Imaging Mineral Systems in Space and Time: New Data-Fusion Methods and Their Potential for Exploration

The global push for sustainable energy and critical mineral resources is driving remarkable advancements in geoscience, including the widespread adoption of machine learning, numerical simulations and data fusion techniques, as well as the acquisition of large geophysical and geochemical datasets worldwide. These developments, coupled with recent advances in ultra-fast computational solvers,  are unlocking the potential for large data-driven simulations and joint inversions for the complete physical state of the Earth's lithosphere that were traditionally considered impractical.
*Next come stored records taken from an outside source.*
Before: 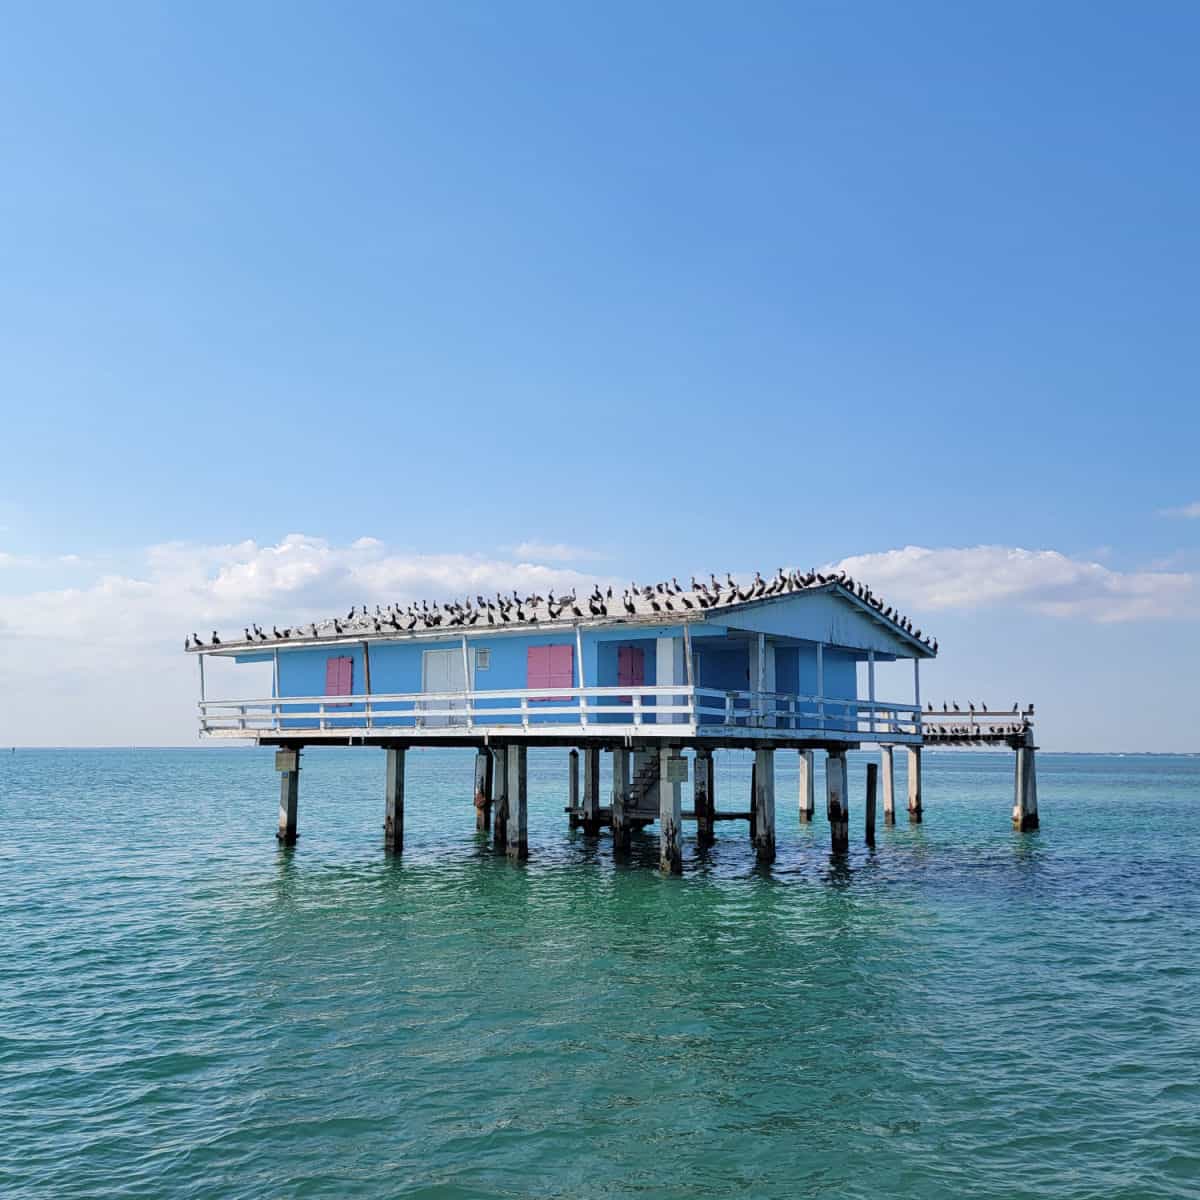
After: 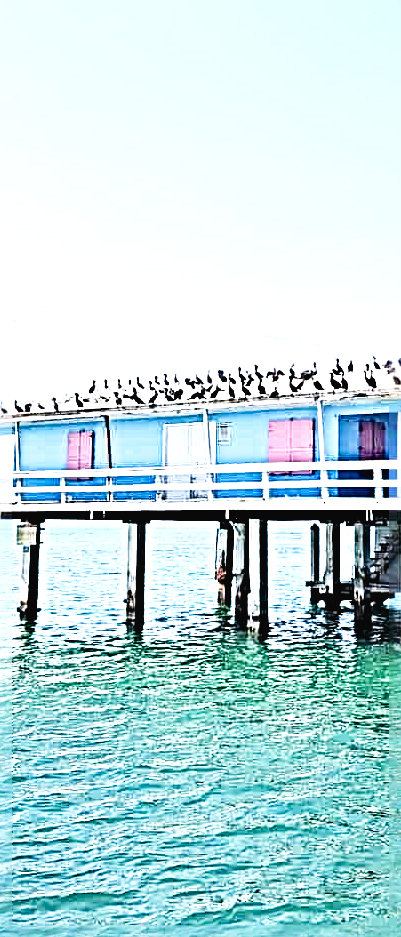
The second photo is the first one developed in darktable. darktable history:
crop and rotate: left 21.649%, top 18.882%, right 44.859%, bottom 2.973%
exposure: black level correction 0, exposure 1.445 EV, compensate highlight preservation false
sharpen: radius 6.293, amount 1.804, threshold 0.099
tone curve: curves: ch0 [(0, 0.024) (0.049, 0.038) (0.176, 0.162) (0.311, 0.337) (0.416, 0.471) (0.565, 0.658) (0.817, 0.911) (1, 1)]; ch1 [(0, 0) (0.351, 0.347) (0.446, 0.42) (0.481, 0.463) (0.504, 0.504) (0.522, 0.521) (0.546, 0.563) (0.622, 0.664) (0.728, 0.786) (1, 1)]; ch2 [(0, 0) (0.327, 0.324) (0.427, 0.413) (0.458, 0.444) (0.502, 0.504) (0.526, 0.539) (0.547, 0.581) (0.601, 0.61) (0.76, 0.765) (1, 1)], preserve colors none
These developments are blurring the traditional boundaries between geodynamics, geochemistry, and inverse geophysical theory, steering in a new generation of multi-scale and multi-observable exploration tools.

 

In this presentation, we will discuss the concept of Multi-Observable Thermochemical Tomography (MTT), a powerful technique that integrates multi-scale joint inversion of multiple datasets, machine learning, and numerical modeling to obtain probabilistic models of the lithosphere's thermochemical structure with unprecedented resolution and confidence. MTT serves as a unifying data-fusion platform, providing critical proxies that enable the application of the mineral systems approach in exploration. These two methodologies are inherently complementary, reinforcing each other to enhance predictive targeting and resource discovery. We will showcase recent advances in MTT and related techniques that illustrate the potential of integrating MTT with the concept of mineral systems to enhance predictive targeting and resource discovery during greenfield and brownfield exploration of critical minerals.